US 12,333,258 B2
	Multi-level emotional enhancement of dialogue
Sanchita Tiwari, Cumming, GA (US); Justin Ali Kennedy, Norwell, MA (US); Dirk Van Dall, Shelter Island, NY (US); Xiuyang Yu, Unionville, CT (US); Daniel Cahall, Philadelphia, PA (US); and Brian Kazmierczak, Hamden, CT (US)
Assigned to Disney Enterprises, Inc., Burbank, CA (US)
Filed by Disney Enterprises, Inc., Burbank, CA (US)
Filed on Aug. 24, 2022, as Appl. No. 17/894,967.
Prior Publication US 2024/0070399 A1, Feb. 29, 2024
Int. Cl. G06F 40/35 (2020.01); G06F 40/284 (2020.01); G06F 40/289 (2020.01); G06N 20/00 (2019.01); G10L 13/08 (2013.01); G10L 25/63 (2013.01)

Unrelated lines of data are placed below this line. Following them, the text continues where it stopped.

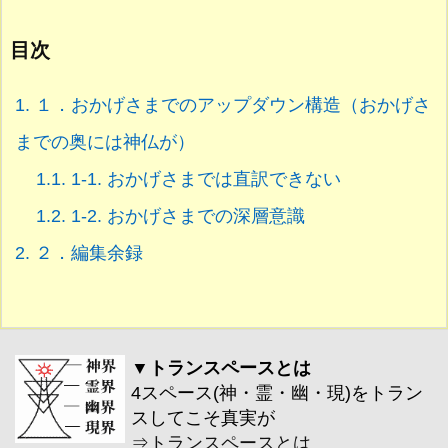
目次
1.
１．おかげさまでのアップダウン構造（おかげさ
までの奥には神仏が）
1.1.
1-1. おかげさまでは直訳できない
1.2.
1-2. おかげさまでの深層意識
2.
２．編集余録
▼トランスペースとは
4スペース(神・霊・幽・現)をトラン
スしてこそ真実が
⇒
トランスペースとは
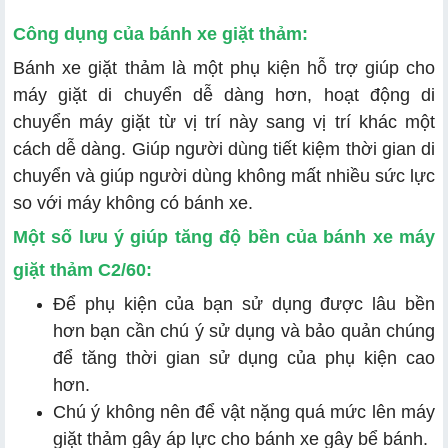
Công dụng của bánh xe giặt thảm:
Bánh xe giặt thảm là một phụ kiện hỗ trợ giúp cho
máy giặt di chuyển dễ dàng hơn, hoạt động di
chuyển máy giặt từ vị trí này sang vị trí khác một
cách dễ dàng. Giúp người dùng tiết kiệm thời gian di
chuyển và giúp người dùng không mất nhiều sức lực
so với máy không có bánh xe.
Một số lưu ý giúp tăng độ bền của bánh xe máy
giặt thảm C2/60:
Để phụ kiện của bạn sử dụng được lâu bền
hơn bạn cần chú ý sử dụng và bảo quản chúng
để tăng thời gian sử dụng của phụ kiện cao
hơn.
Chú ý không nên để vật nặng quá mức lên máy
giặt thảm gây áp lực cho bánh xe gây bể bánh.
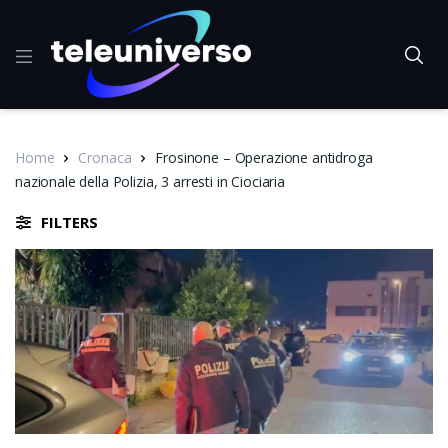
Home
Cronaca
Frosinone – Operazione antidroga
nazionale della Polizia, 3 arresti in Ciociaria
FILTERS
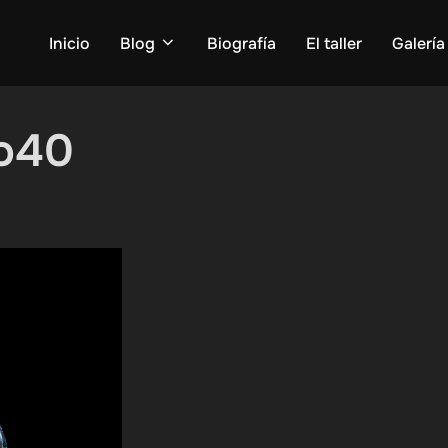
Inicio
Blog
Biografía
El taller
Galería
to40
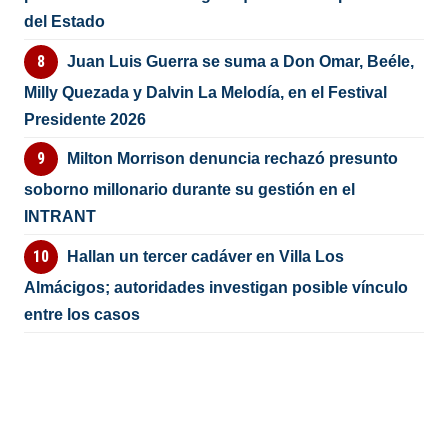
del Estado
Juan Luis Guerra se suma a Don Omar, Beéle,
Milly Quezada y Dalvin La Melodía, en el Festival
Presidente 2026
Milton Morrison denuncia rechazó presunto
soborno millonario durante su gestión en el
INTRANT
Hallan un tercer cadáver en Villa Los
Almácigos; autoridades investigan posible vínculo
entre los casos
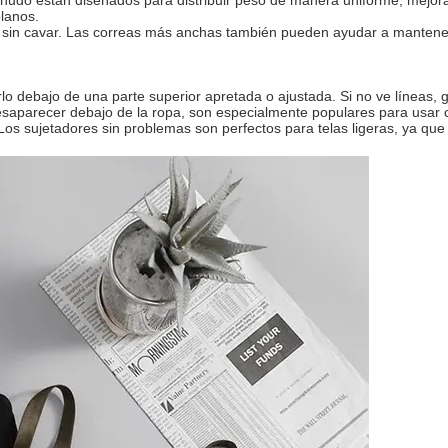
planos.
sin cavar. Las correas más anchas también pueden ayudar a mantener 
o debajo de una parte superior apretada o ajustada. Si no ve líneas, g
esaparecer debajo de la ropa, son especialmente populares para usar c
. Los sujetadores sin problemas son perfectos para telas ligeras, ya q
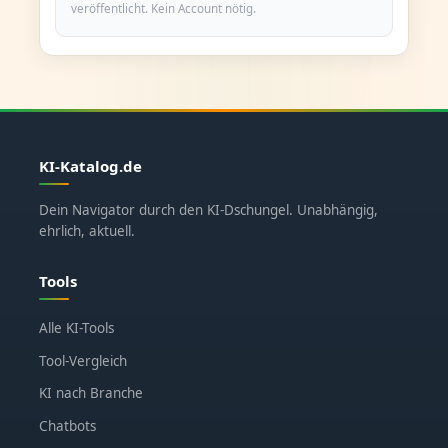
veröffentlicht. Kein Account nötig.
KI-Katalog.de
Dein Navigator durch den KI-Dschungel. Unabhängig,
ehrlich, aktuell.
Tools
Alle KI-Tools
Tool-Vergleich
KI nach Branche
Chatbots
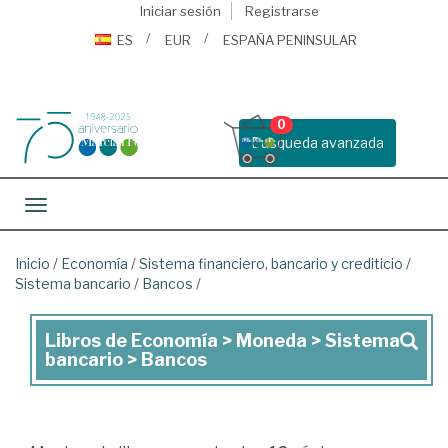
Iniciar sesión
Registrarse
ES
EUR
ESPAÑA PENINSULAR
0
Busqueda avanzada
Toggle navigation
Inicio
/
Economía
/
Sistema financiero, bancario y crediticio
/
Sistema bancario
/
Bancos
/
Libros de Economía > Moneda > Sistema
Libros
bancario > Bancos
de
Economía
>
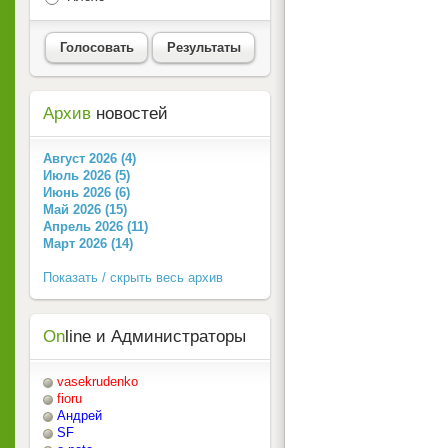
Голосовать
Результаты
Архив
новостей
Август 2026 (4)
Июль 2026 (5)
Июнь 2026 (6)
Май 2026 (15)
Апрель 2026 (11)
Март 2026 (14)
Показать / скрыть весь архив
On
line и Администраторы
vasekrudenko
fioru
Андрей
SF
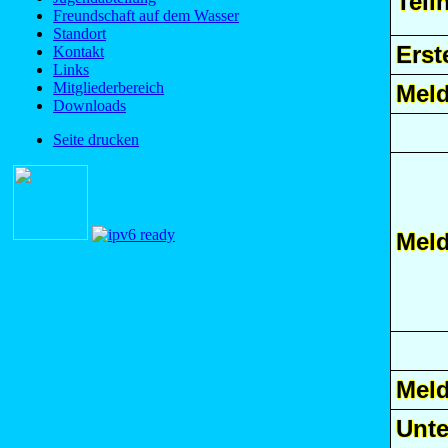
Teil
Freundschaft auf dem Wasser
Standort
Erst
Kontakt
Links
Mitgliederbereich
Mel
Downloads
Seite drucken
Meld
Mel
Unte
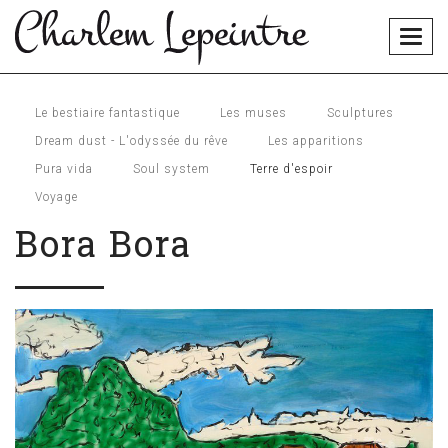
Togg
navig
Le bestiaire fantastique
Les muses
Sculptures
Dream dust - L'odyssée du rêve
Les apparitions
Pura vida
Soul system
Terre d'espoir
Voyage
Bora Bora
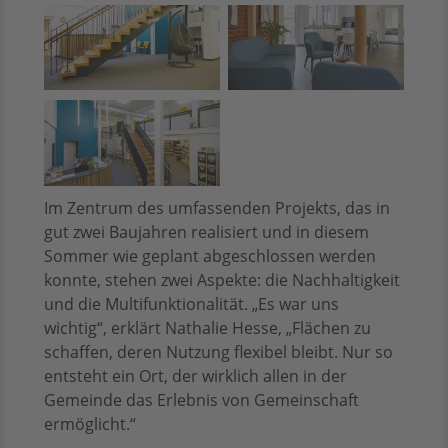
Im Zentrum des umfassenden Projekts, das in
gut zwei Baujahren realisiert und in diesem
Sommer wie geplant abgeschlossen werden
konnte, stehen zwei Aspekte: die Nachhaltigkeit
und die Multifunktionalität. „Es war uns
wichtig“, erklärt Nathalie Hesse, „Flächen zu
schaffen, deren Nutzung flexibel bleibt. Nur so
entsteht ein Ort, der wirklich allen in der
Gemeinde das Erlebnis von Gemeinschaft
ermöglicht.“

CPC G06F 40/35 (2020.01) [G06F 40/284 (2020.01); G06F 40/289 (2020.01); G06N 20/00 (2019.01); G10L 13/08 (2013.01); G10L 25/63 (2013.01)]

21 Claims

1. A system comprising:

a computing platform having a speech synthesizer, a processing hardware and a system memory storing a software code, the software code including at least one of a trained machine learning (ML) model configured to function as an autoregressive generator or a stochastic model trained using unsupervised or semi-supervised learning;

the processing hardware configured to execute the software code to:

receive dialogue data identifying an utterance for use by a digital character in a conversation;

analyze, using the dialogue data, an emotionality of the utterance at a plurality of structural levels of the utterance;

supplement the utterance with one or more emotional attributions, using the at least one of the trained ML model or the stochastic model and the emotionality of the utterance at the plurality of structural levels, to provide a plurality of candidate emotionally enhanced utterances;

perform an audio validation of at least some of the plurality of candidate emotionally enhanced utterances to provide a validated emotionally enhanced utterance including a non-verbal vocalization, wherein the audio validation identifies the validated emotionally enhanced utterance as having a best audio quality of the at least some of the plurality of candidate emotionally enhanced utterances;

output an emotionally attributed dialogue data providing the validated emotionally enhanced utterance for use by the digital character in the conversation; and

synthesize, using the speech synthesizer and the emotionally attributed dialogue data, the validated emotionally enhanced utterance to generate a synthesized speech for utterance by the digital character.